■ **Action item**
Reproduce every line of the records, swapping "螺丝" for "螺钉" wherever it appears and changing nothing else.

━━━ The records ━━━

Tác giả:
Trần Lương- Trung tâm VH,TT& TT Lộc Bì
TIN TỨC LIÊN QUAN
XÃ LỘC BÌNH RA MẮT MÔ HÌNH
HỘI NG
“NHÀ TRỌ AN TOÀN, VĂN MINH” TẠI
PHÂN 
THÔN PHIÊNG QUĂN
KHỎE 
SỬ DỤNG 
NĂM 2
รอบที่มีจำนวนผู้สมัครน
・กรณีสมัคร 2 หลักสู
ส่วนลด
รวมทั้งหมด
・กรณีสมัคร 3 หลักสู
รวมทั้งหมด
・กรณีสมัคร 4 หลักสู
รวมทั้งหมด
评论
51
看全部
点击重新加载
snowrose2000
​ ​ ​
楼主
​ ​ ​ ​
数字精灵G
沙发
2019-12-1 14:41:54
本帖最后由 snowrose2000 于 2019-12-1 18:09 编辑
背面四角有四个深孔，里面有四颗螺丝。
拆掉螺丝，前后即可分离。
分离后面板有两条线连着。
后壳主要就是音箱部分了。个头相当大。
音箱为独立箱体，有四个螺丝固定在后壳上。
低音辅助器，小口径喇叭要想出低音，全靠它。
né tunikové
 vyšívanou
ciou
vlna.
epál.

━━━

■ **Exercise output**
Tác giả:
Trần Lương- Trung tâm VH,TT& TT Lộc Bì
TIN TỨC LIÊN QUAN
XÃ LỘC BÌNH RA MẮT MÔ HÌNH
HỘI NG
“NHÀ TRỌ AN TOÀN, VĂN MINH” TẠI
PHÂN 
THÔN PHIÊNG QUĂN
KHỎE 
SỬ DỤNG 
NĂM 2
รอบที่มีจำนวนผู้สมัครน
・กรณีสมัคร 2 หลักสู
ส่วนลด
รวมทั้งหมด
・กรณีสมัคร 3 หลักสู
รวมทั้งหมด
・กรณีสมัคร 4 หลักสู
รวมทั้งหมด
评论
51
看全部
点击重新加载
snowrose2000
​ ​ ​
楼主
​ ​ ​ ​
数字精灵G
沙发
2019-12-1 14:41:54
本帖最后由 snowrose2000 于 2019-12-1 18:09 编辑
背面四角有四个深孔，里面有四颗螺钉。
拆掉螺钉，前后即可分离。
分离后面板有两条线连着。
后壳主要就是音箱部分了。个头相当大。
音箱为独立箱体，有四个螺钉固定在后壳上。
低音辅助器，小口径喇叭要想出低音，全靠它。
né tunikové
 vyšívanou
ciou
vlna.
epál.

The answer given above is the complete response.